- _Texto fuente_:
= = = = =

Ya he dicho que no sé nada de pintura. También he dicho que, en general, no sé nada de arte ni de nada, no sé nada de nada. Como los demás, más o menos. Quizá sepan algunos de algo, hay algunos que saben algunas cosas, pero la inmensa mayoría parece que sabe. Hay un saber que también es mercadotecnia.
Siempre recuerdo un ejemplo. Alguien conocido, hace años, que escribía críticas de libros en un periódico importante. Entonces yo era más torpe que ahora y le pregunté cómo hacía para leer dos, tres o cuatro libros a la semana, y escribir después sobre ellos. Además de las clases. No los leía, esa fue su respuesta, criticaba de encargo. Leía las solapas, la contraportada, unas páginas salteadas del interior, una de aquí, otra de allá y otra de acullá. Le decían “tantas palabras” y él redactaba un crítica con ese número de palabras. Como si hubiera leído el libro de pe a pa. Ni siquiera sabía en ocasiones quienes eran algunos autores; el nombre, sí, claro, los nombres nos suenan a todos. No indagué si también se dedicaba a la enseñanza por encargo.
Así que miro con profundo escepticismo los suplementos literarios del fin de semana. Y no me extraña que a Pedro Ojeda apenas le queden para leer 20 de 400 páginas impresas de prensa.
Por extensión, me suelen decir poco el catálogo de una exposición, la reseña de una obra de teatro o de un espectáculo de danza, o un tríptico o un manual de esos que se redactan para la ocasión. Suelen ser loas por amistad o por encargo.
La concepción cartesiana del conocimiento ha hecho mucho daño al saber mismo. Y, sobre todo, al placer que se deriva del hecho de conocer. Requiere trabajo, por supuesto, los placeres más intensos y duraderos sobrevienen después del esfuerzo, pero es, sobre todo, placentero. Saber, conocer parece una cosa exclusiva de especialistas. Se cuidan ellos de que lo parezca creando lenguajes crípticos, propios de su disciplina. Saber, sin embargo, muchas veces, tiene que ver más con las emociones que con cualquier otra forma de acercamiento a las cosas. Yo me aproximo a los objetos, a los hechos, a las historias, a las preguntas, a la ciencia, a la literatura,... por las emociones que me producen en muchos casos. A la pintura, a la escultura, a la música, por ejemplo. A las personas, también, desde luego. Las personas son una fuente de conocimiento. Siempre digo que los libros me eligen, yo no los elijo a ellos. No entiendo muchas veces el lenguaje de esas artes o no lo entiendo, al menos, de la manera que lo expresan los eruditos, pero entiendo lo que me están contando. Antonio Damasio (El error de Descartes, Ed. Crítica), gracias a dios, se pone de mi parte. La emoción, dice él, participa del conocimiento, incluso de las decisiones y el razonamiento.

= = = = =

- _Qué se pide_: Transcribe literalmente el fragmento del texto sobre el saber que va desde "Así que miro" hasta "impresas de prensa.", ambos incluidos.

- _Datos mostrados_:
= = = = =

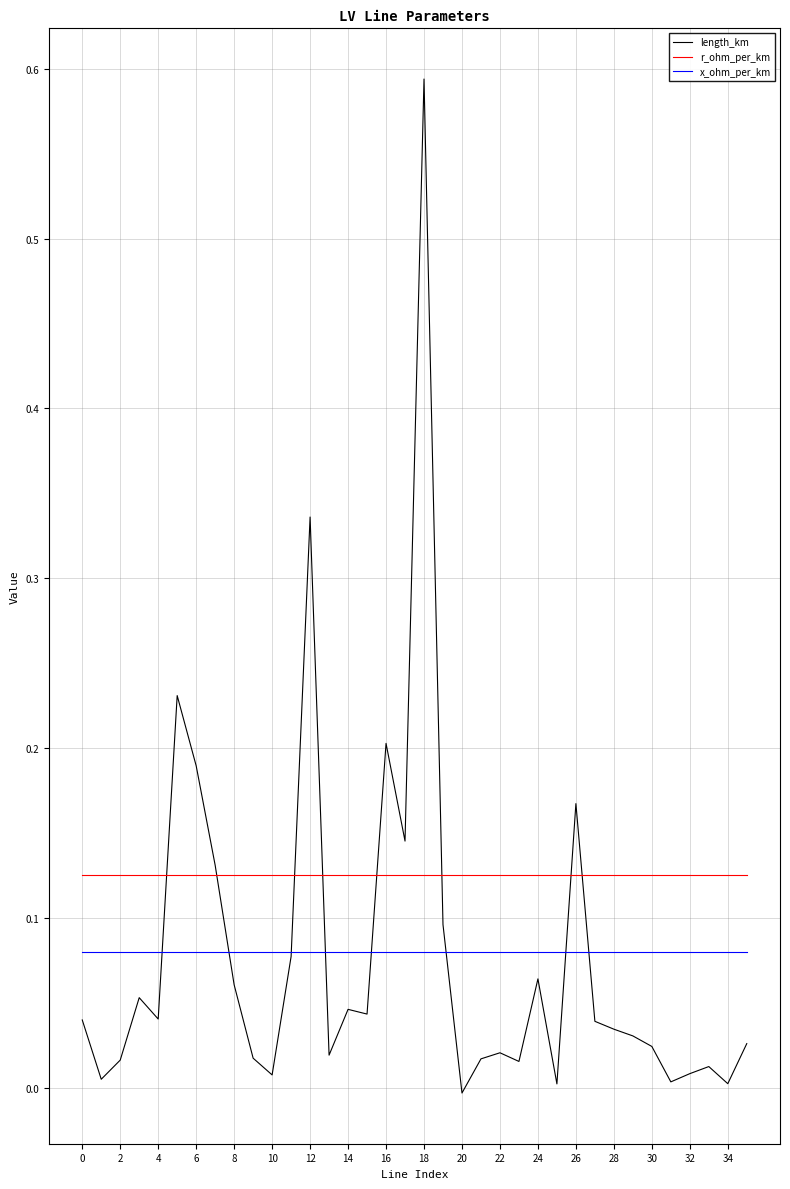

How many distinct data groups are displayed?

3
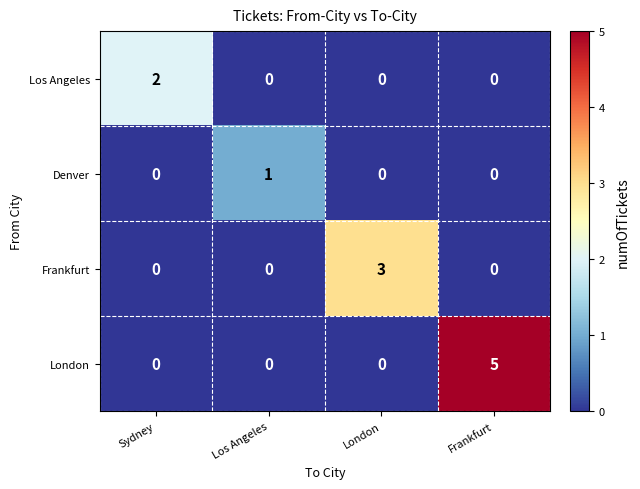

How many series are shown in this chart?

4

= = = = =

- _Resultado_:
Así que miro con profundo escepticismo los suplementos literarios del fin de semana. Y no me extraña que a Pedro Ojeda apenas le queden para leer 20 de 400 páginas impresas de prensa.